Passage for review below:
French was the language of literacy for 37.2% of the population in 2013, followed by Arabic at 11.1%. French is the main language of education in all regions of Senegal except for Kaffrine, where Arabic remains dominant, with significant Arabic-educated minorities in Kaolack (15.9% to 33.0% for French), Louga (15.8% to 22.7%) and Diourbel (15.0% to 17.2%). This phenomenon is explained by the impact of Quranic schools or Daara in those regions.

Seychelles

Togo

French is the sole official language of Togo. According to the 2010 census, 53% of the population over the age of 15 can read and write French.

Americas

Caribbean

French language is spoken in the overseas departments of French Guiana and the French Antilles, including Guadeloupe, Martinique, and the islands formerly attached to Guadeloupe. There are over a million people living in these departments and collectivities.

French Creoles are also spoken on the islands of Dominica, St. Lucia, and to a more limited extent, Grenada.
End of Passage for review.
● Activities:
[1] From the passage on French-speaking regions, write out the text starting at "French language is" and ending at "limited extent, Grenada.".
[2] According to the passage on French-speaking regions, what percentage of Togo's population over the age of 15 can read and write French under the 2010 census?
[3] For each statement, say whether it agrees with the passage on French-speaking regions, and quote the words that decide it.
(a) Arabic remains the dominant language of education in Kaffrine.
(b) French is one of several official languages of Togo.
(c) French Creoles are spoken as widely in Grenada as in Dominica and St. Lucia.
Dataset section below:
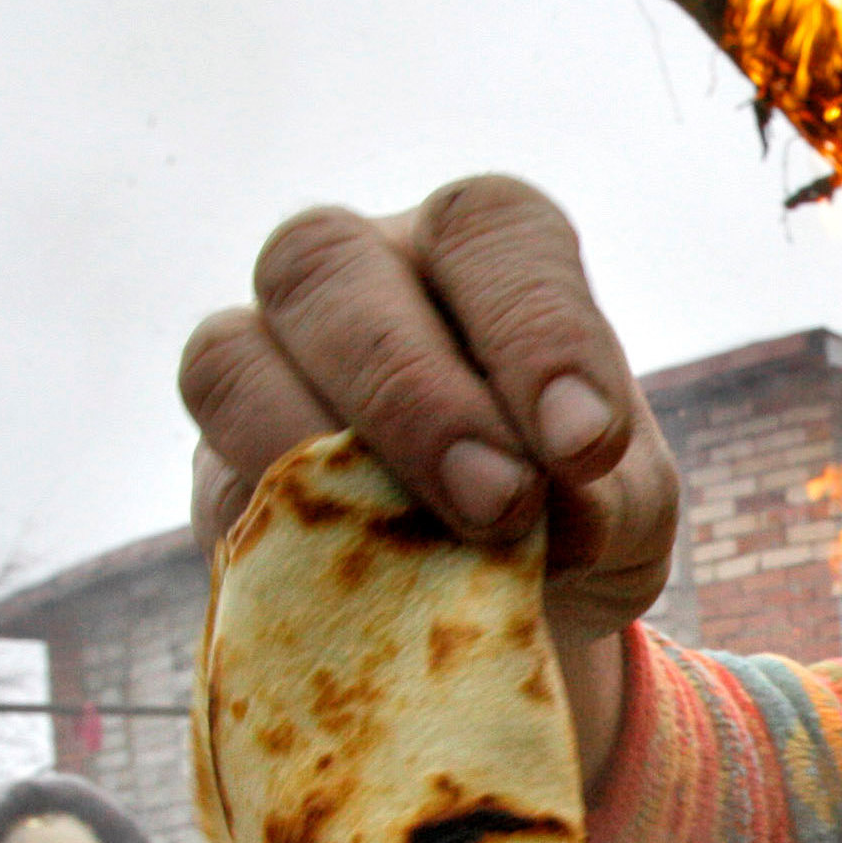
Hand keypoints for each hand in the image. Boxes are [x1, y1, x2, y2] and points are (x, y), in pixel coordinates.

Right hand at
End of Dataset section.
● Responses in order:
[1]
French language is spoken in the overseas departments of French Guiana and the French Antilles, including Guadeloupe, Martinique, and the islands formerly attached to Guadeloupe. There are over a million people living in these departments and collectivities.

French Creoles are also spoken on the islands of Dominica, St. Lucia, and to a more limited extent, Grenada.

[2] 53%

[3]
(a) Yes: "except for Kaffrine, where Arabic remains dominant"
(b) No: "French is the sole official language of Togo."
(c) No: "to a more limited extent, Grenada"